Why central banks cannot really Manage Anything

QUESTION: Marty you recently said that “the entire problem of lowering interest rates to ‘stimulate’ the economy demonstrates that central banks cannot really manage anything.” Is this statement really true?

BG

ANSWER: Absolutely. There is a basic presumption in all human activity that somehow we possess the power to do anything be it end Global Warming or managing the economy. Yet neither has ever been accomplished. We assume that we MUST do something even if there is nothing we can actually do to reverse the trend. It is like what I just wrote about the Plunge Protection Team. Do you realize that every empire, nation, and city-state at some point realizes the end is near, yet they cannot prevent their own demise any more than we can prevent our own death.

“The Rediscovery of the Business Cycle – is a sign of the times. Not much more than a decade ago, in what now seems a more innocent age, the ‘New Economics’ had become orthodoxy. Its basic tenet, repeated in similar words in speech after speech, in article after article, was described by one of its leaders as ‘the conviction that business cycles were not inevitable, that government policy could and should keep the economy close to a path of steady real growth at a constant target rate of unemployment.’

Former Fed Chairman Paul Volcker in his Rediscovery of the Business Cycle clearly stated the theory of managing the economy with Keynesian tools failed. When he tried sending interest rates cascading higher into 1981, he really altered the economy forever. There was a capo on interest rates known as the Usury Laws. On April 1st, 1980, the Depository Institutions Deregulation and Monetary Control Act of 1980 became effective. This Act put in place federal usury law applicable to certain credit transactions and preempted any state usury laws that would apply to these credit transactions. In order to raise interest rates to fight inflation, the laws that protected people from excessive interest rates known as Usury limitations was repealed so the Fed could raise rates to 14%. As always, they never put back any changes to regulations. That is the reason why credit cards could charge even 25% rates of interest.

This is just one example of what I call the Paradox of Solution. Every time the government has impose a solution, they create the cause of the next crisis. When Volcker raised the interest rates to 14% in 1981, he nearly tripled the national debt over the next decade. Government is simply incapable of actually managing anything. Nevertheless, because they usurp power from the people, they believe that they are in control and MUST do something regardless of the consequences. The Quantitative Easing by the ECB has created a nightmare in Europe for now where Volcker caused the national debt to explode with excessively high interest rates, we face the opposite today where governments are addicted to excessively low interest rates and are unable to maintain this level of spending if rates even returned to 8%.

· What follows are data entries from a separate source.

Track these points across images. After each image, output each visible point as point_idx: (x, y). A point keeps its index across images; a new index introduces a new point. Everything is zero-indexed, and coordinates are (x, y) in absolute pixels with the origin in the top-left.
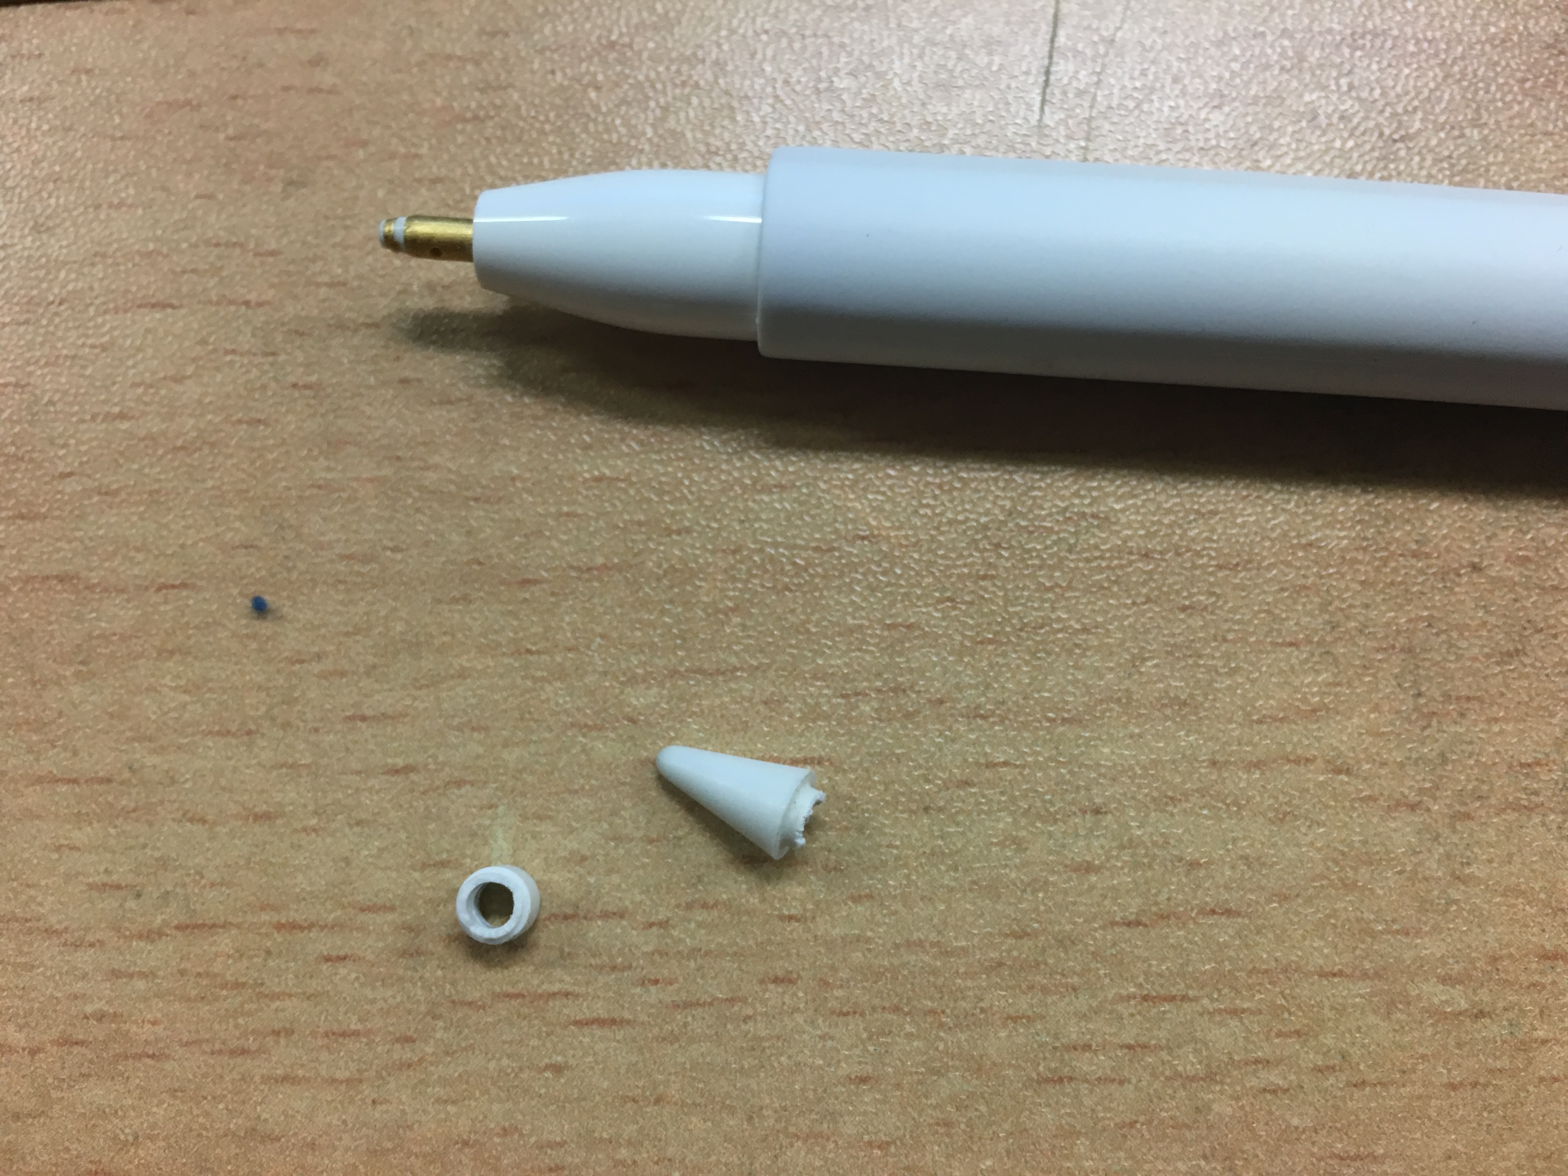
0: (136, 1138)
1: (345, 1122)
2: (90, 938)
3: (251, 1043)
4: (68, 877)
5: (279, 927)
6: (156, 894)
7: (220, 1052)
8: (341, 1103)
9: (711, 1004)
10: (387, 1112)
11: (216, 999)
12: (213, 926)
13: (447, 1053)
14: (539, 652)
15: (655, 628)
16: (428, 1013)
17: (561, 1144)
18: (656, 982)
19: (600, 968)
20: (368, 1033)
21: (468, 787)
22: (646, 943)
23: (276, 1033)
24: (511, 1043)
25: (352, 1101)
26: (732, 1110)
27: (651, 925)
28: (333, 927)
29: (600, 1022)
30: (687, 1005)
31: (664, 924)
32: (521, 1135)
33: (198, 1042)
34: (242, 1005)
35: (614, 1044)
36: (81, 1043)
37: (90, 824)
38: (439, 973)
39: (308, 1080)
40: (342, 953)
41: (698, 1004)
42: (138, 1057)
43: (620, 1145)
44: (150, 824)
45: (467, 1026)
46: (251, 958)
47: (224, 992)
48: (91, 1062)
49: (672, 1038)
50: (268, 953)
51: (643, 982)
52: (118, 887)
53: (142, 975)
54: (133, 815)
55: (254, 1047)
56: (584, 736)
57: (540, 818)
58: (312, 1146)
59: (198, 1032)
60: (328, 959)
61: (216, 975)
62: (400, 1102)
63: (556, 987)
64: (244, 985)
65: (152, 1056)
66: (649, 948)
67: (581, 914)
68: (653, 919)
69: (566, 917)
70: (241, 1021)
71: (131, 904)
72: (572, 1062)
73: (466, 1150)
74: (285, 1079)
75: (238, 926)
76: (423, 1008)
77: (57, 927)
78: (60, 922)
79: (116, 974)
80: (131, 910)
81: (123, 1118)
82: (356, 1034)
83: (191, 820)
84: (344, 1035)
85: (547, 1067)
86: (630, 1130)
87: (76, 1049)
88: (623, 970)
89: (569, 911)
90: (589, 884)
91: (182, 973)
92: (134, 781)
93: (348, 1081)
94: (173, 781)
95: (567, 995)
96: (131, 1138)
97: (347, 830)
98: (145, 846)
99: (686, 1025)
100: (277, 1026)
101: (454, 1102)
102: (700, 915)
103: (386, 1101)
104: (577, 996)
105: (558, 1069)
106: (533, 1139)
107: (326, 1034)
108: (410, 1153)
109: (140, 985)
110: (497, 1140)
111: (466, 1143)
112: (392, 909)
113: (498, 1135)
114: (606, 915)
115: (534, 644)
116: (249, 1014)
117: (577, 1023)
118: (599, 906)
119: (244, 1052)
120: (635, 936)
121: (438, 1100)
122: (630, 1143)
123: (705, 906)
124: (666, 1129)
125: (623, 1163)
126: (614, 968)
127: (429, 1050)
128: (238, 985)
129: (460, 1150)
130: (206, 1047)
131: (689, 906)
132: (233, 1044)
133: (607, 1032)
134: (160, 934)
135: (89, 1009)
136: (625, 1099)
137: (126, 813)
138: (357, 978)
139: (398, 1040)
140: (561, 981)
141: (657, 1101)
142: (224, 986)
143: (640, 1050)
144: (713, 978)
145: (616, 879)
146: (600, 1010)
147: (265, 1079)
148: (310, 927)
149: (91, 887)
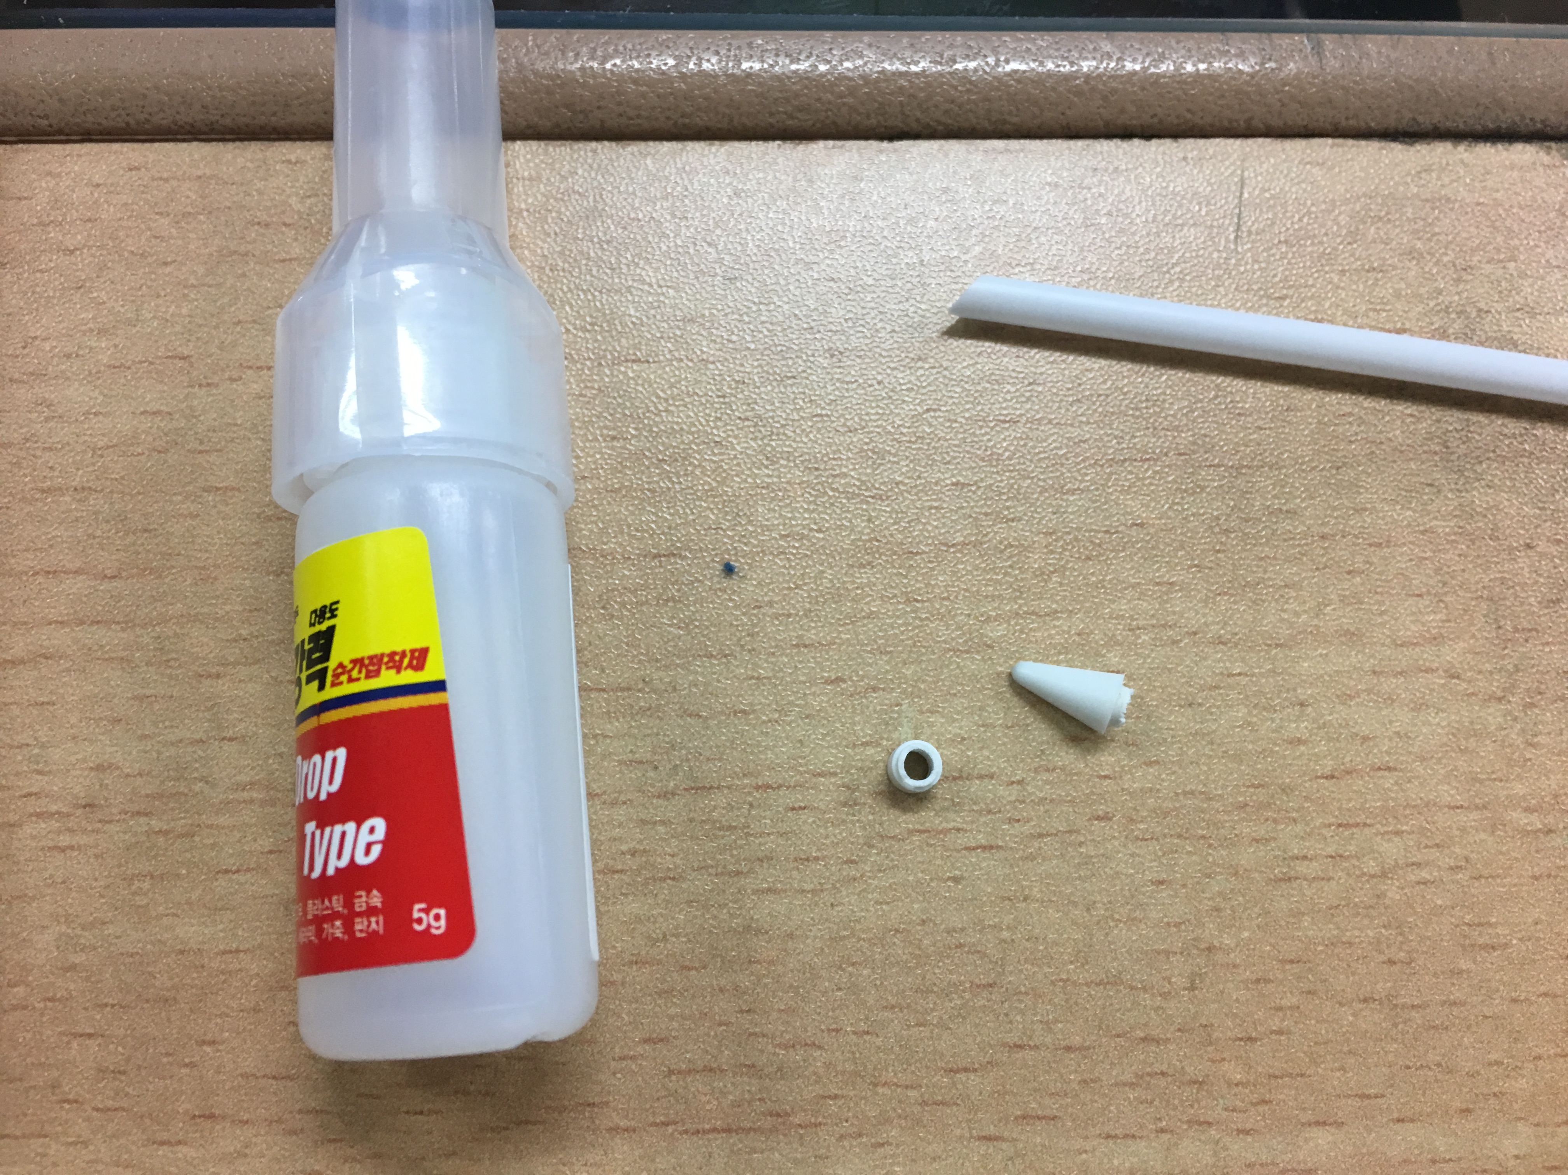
0: (665, 936)
1: (812, 919)
2: (623, 798)
3: (744, 867)
4: (604, 757)
5: (757, 788)
6: (668, 766)
7: (722, 874)
8: (810, 906)
9: (1056, 835)
10: (842, 911)
11: (716, 837)
12: (711, 787)
13: (880, 871)
14: (923, 601)
15: (1001, 585)
16: (865, 844)
17: (963, 929)
18: (1018, 821)
19: (980, 812)
20: (824, 858)
21: (881, 692)
22: (1010, 795)
23: (761, 860)
24: (923, 863)
25: (816, 904)
26: (1075, 904)
27: (1013, 783)
28: (795, 787)
29: (984, 848)
30: (1041, 836)
31: (1020, 782)
32: (935, 924)
33: (706, 867)
34: (735, 841)
35: (992, 862)
36: (622, 871)
37: (618, 720)
38: (871, 817)
39: (785, 891)
40: (802, 805)
41: (1048, 835)
42: (663, 879)
43: (1002, 929)
44: (661, 719)
45: (893, 852)
46: (739, 809)
47: (722, 833)
48: (629, 884)
49: (1031, 858)
50: (751, 805)
51: (1011, 821)
52: (641, 762)
53: (663, 823)
54: (648, 713)
55: (745, 870)
56: (958, 657)
57: (932, 712)
58: (791, 936)
59: (704, 860)
60: (793, 809)
61: (714, 822)
62: (850, 903)
63: (951, 825)
64: (735, 828)
65: (673, 879)
66: (1013, 798)
67: (965, 776)
68: (1013, 779)
69: (955, 779)
70: (735, 852)
71: (651, 774)
72: (966, 875)
73: (898, 935)
74: (769, 890)
75: (729, 787)
76: (861, 841)
77: (598, 791)
78: (599, 787)
79: (643, 822)
80: (652, 778)
81: (655, 923)
82: (817, 859)
83: (690, 715)
84: (807, 860)
85: (949, 878)
86: (1008, 919)
87: (616, 876)
88: (995, 813)
89: (955, 774)
90: (968, 756)
91: (691, 820)
92: (647, 690)
93: (813, 892)
94: (675, 689)
95: (958, 830)
96: (661, 936)
97: (800, 721)
98: (658, 734)
99: (1040, 848)
100: (760, 854)
101: (888, 903)
102: (1045, 776)
103: (841, 904)
104: (966, 831)
105: (956, 880)
106: (943, 926)
107: (796, 860)
108: (859, 939)
109: (661, 829)
110: (919, 928)
111: (897, 931)
112: (835, 774)
113: (918, 924)
114: (981, 777)
115: (920, 595)
116: (741, 847)
117: (967, 849)
118: (976, 772)
119: (738, 873)
120: (1001, 791)
121: (877, 902)
122: (1008, 928)
123: (1048, 770)
124: (1032, 917)
125: (1004, 941)
126: (990, 812)
127: (867, 868)
128: (730, 828)
129: (894, 935)
130: (712, 871)
131: (1036, 771)
132: (732, 868)
133: (987, 854)
134: (673, 794)
135: (624, 848)
136: (1004, 899)
137: (643, 711)
138: (814, 822)
139: (846, 862)
140: (954, 821)
141: (1025, 899)
142: (720, 829)
143: (1011, 866)
144: (1057, 817)
145: (986, 753)
146: (982, 839)
147: (755, 892)
148: (780, 787)
149: (621, 762)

Even Larry Summers which was Secretary of the US Treasury that he was incapable of forecasting the future economic trends. If they cannot forecast the trend, then they act blindly in their attempt to manage the economy. It was Larry Summers who will not ever admit a mistake. He is the father of negative interest rates and now that this tactic has failed, he blames what he calls the ZERO boundary where people will take their money out of banks and hoard it at home in a safe. He next solution? Eliminate all paper money and move to cryptocurrency issued by the government to enforce negative interest rates.

Kangaroo Driving CabThen we have the legislative branches who spend whatever the need and look to the central banks to manage the inflation they themselves create. They take no responsibility for their own actions. This places the central bank between a rock and a hard place. Trump was bashing the Fed over its rate hike while he fails to understand the crisis we are in thanks to Larry Summers. The Fed has to choose between Fiscal Policy and its own monetary policy or Fed Policy. It raises rates to deal with the crisis of excessively low interest rates and then the budget deficit increases as the cost to keep rolling the debt grows exponentially.

This is what I mean by my statement that central banks cannot really manage anything. They must pretend to be in control, but are simply sitting in the back seat of a taxi with a kangaroo driving.